## What the exercise asks
Every entry in the following listing must be restated word for word, though not its pictures.

================================

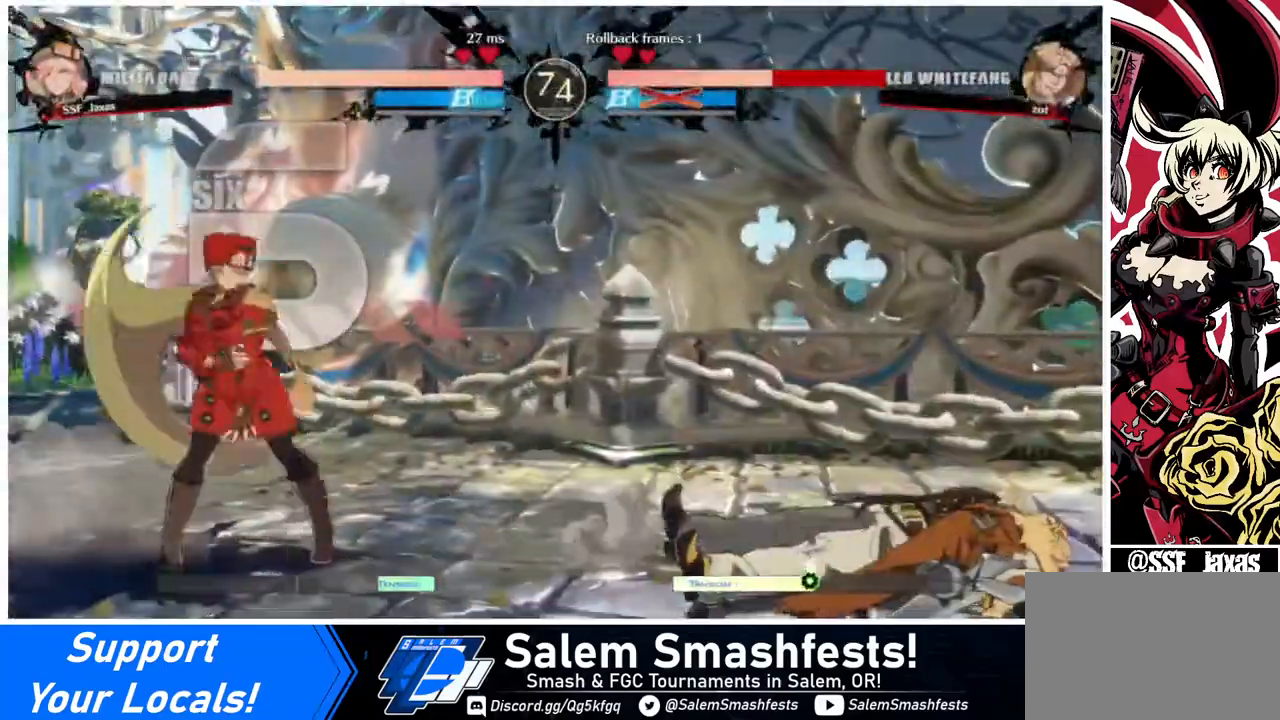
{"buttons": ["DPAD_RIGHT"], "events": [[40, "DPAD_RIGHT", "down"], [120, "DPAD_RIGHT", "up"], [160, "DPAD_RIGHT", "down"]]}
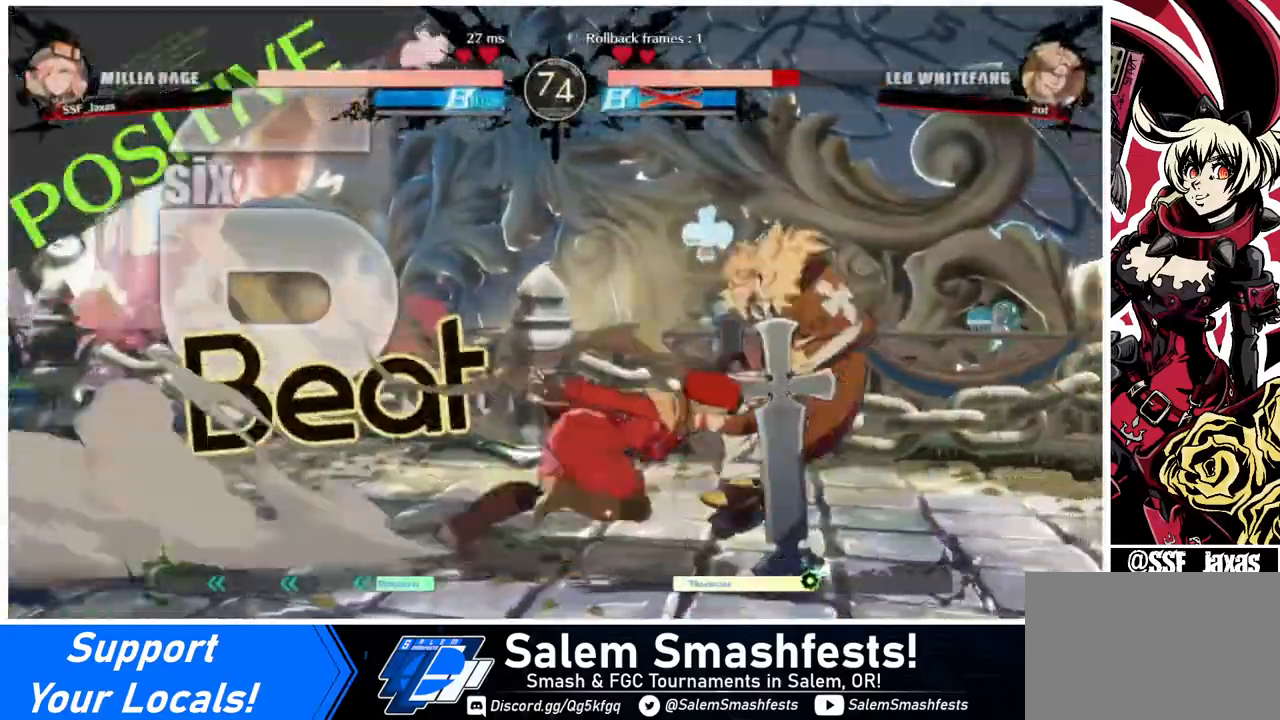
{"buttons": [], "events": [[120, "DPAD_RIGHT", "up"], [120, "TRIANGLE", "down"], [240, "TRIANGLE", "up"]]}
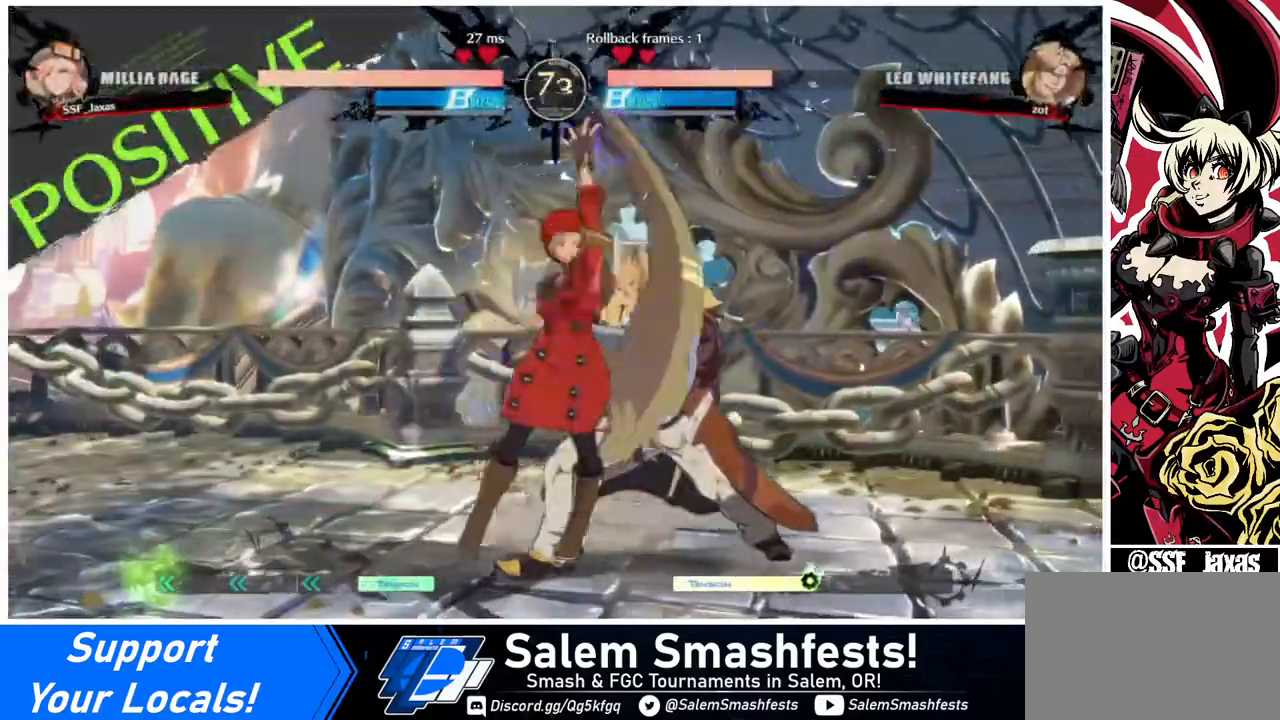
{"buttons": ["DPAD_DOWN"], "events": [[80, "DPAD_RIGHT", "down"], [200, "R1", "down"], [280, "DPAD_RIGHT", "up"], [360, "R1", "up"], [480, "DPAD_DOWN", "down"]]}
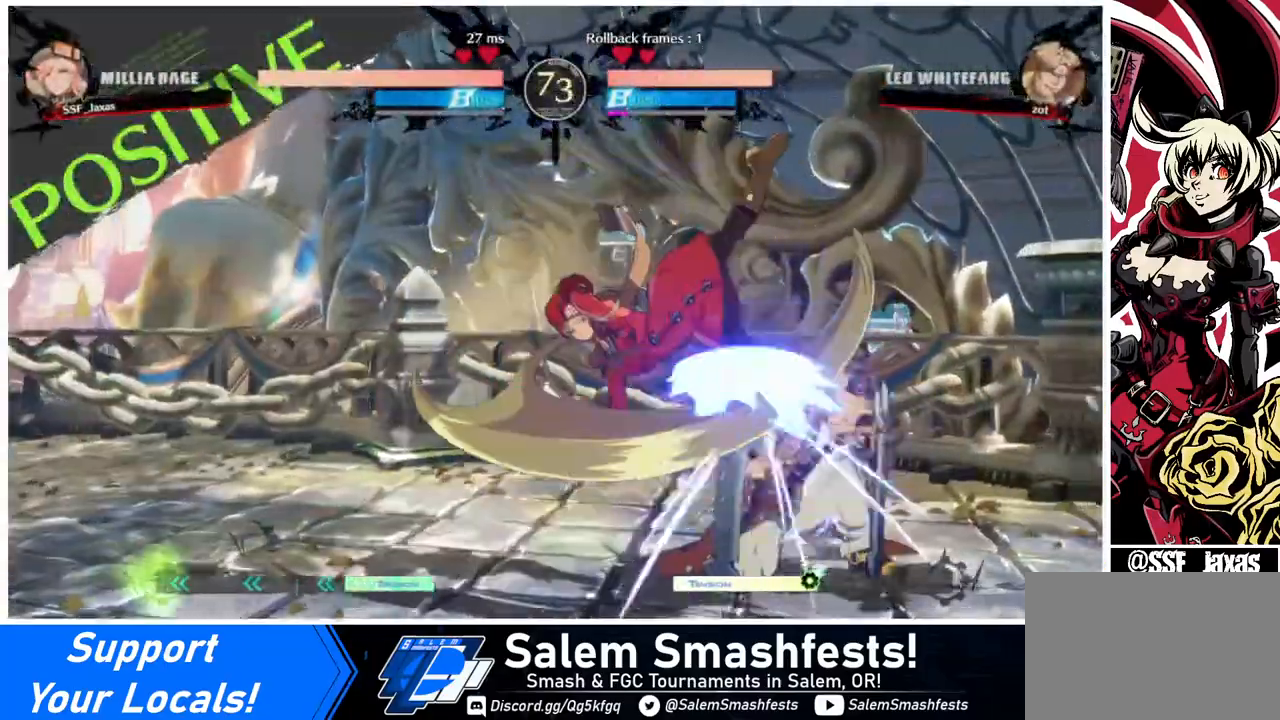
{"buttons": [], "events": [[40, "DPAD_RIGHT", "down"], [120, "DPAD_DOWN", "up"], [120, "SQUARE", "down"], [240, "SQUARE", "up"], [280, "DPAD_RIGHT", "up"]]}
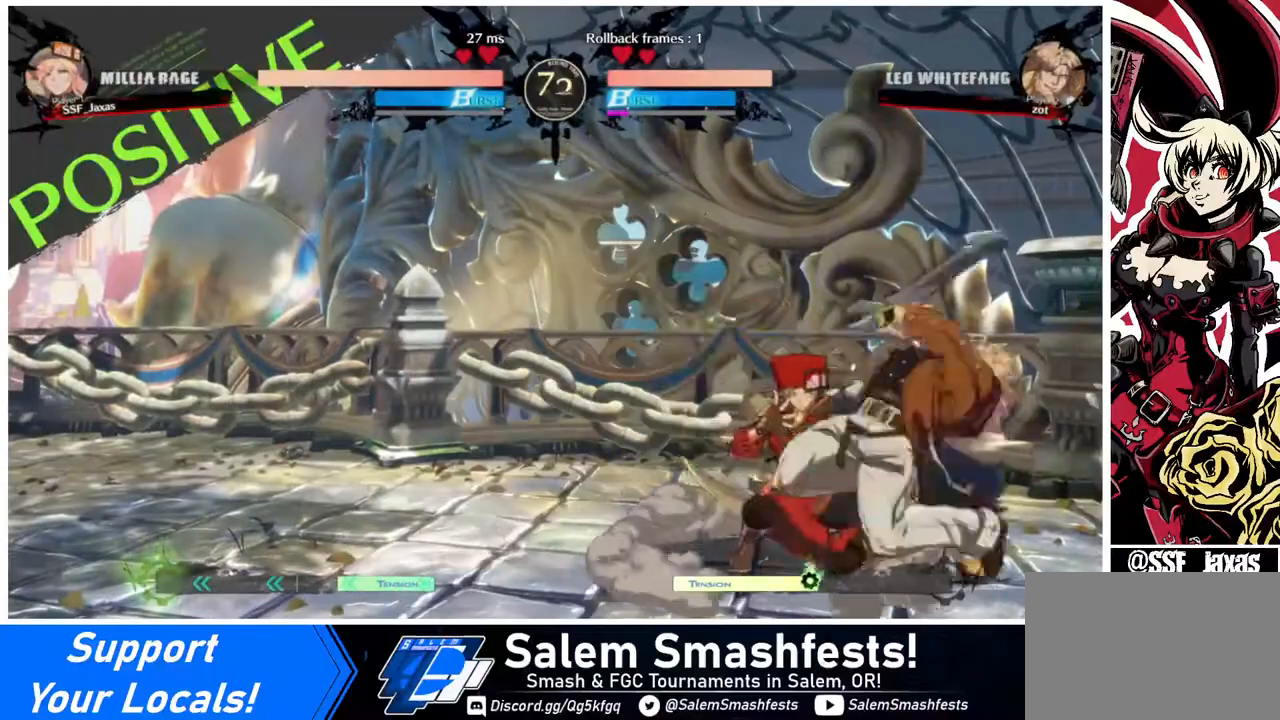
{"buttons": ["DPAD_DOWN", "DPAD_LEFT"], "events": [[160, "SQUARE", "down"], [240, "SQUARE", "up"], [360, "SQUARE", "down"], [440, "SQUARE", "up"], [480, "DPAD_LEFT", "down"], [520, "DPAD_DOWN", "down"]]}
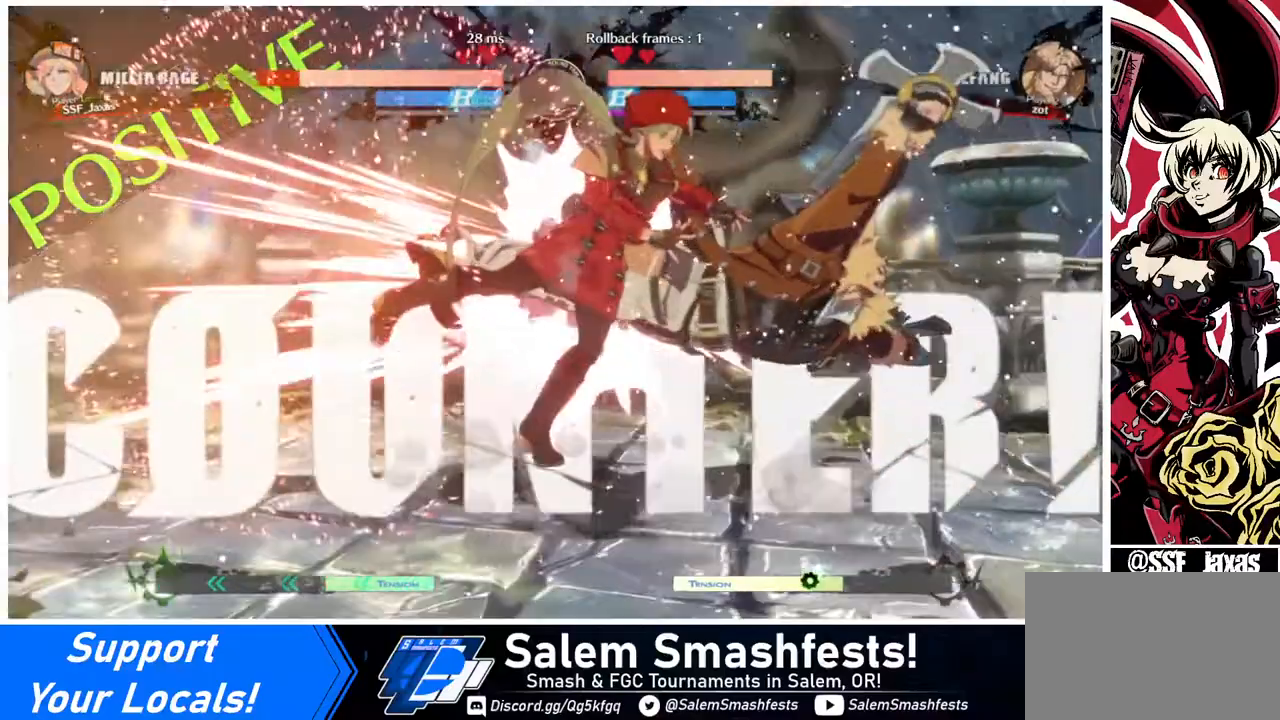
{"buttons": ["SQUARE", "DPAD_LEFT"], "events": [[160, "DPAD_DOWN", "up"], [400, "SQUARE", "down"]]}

================================

## Exercise result
{"buttons": ["DPAD_RIGHT"], "events": [[40, "DPAD_RIGHT", "down"], [120, "DPAD_RIGHT", "up"], [160, "DPAD_RIGHT", "down"]]}
{"buttons": [], "events": [[120, "DPAD_RIGHT", "up"], [120, "TRIANGLE", "down"], [240, "TRIANGLE", "up"]]}
{"buttons": ["DPAD_DOWN"], "events": [[80, "DPAD_RIGHT", "down"], [200, "R1", "down"], [280, "DPAD_RIGHT", "up"], [360, "R1", "up"], [480, "DPAD_DOWN", "down"]]}
{"buttons": [], "events": [[40, "DPAD_RIGHT", "down"], [120, "DPAD_DOWN", "up"], [120, "SQUARE", "down"], [240, "SQUARE", "up"], [280, "DPAD_RIGHT", "up"]]}
{"buttons": ["DPAD_DOWN", "DPAD_LEFT"], "events": [[160, "SQUARE", "down"], [240, "SQUARE", "up"], [360, "SQUARE", "down"], [440, "SQUARE", "up"], [480, "DPAD_LEFT", "down"], [520, "DPAD_DOWN", "down"]]}
{"buttons": ["SQUARE", "DPAD_LEFT"], "events": [[160, "DPAD_DOWN", "up"], [400, "SQUARE", "down"]]}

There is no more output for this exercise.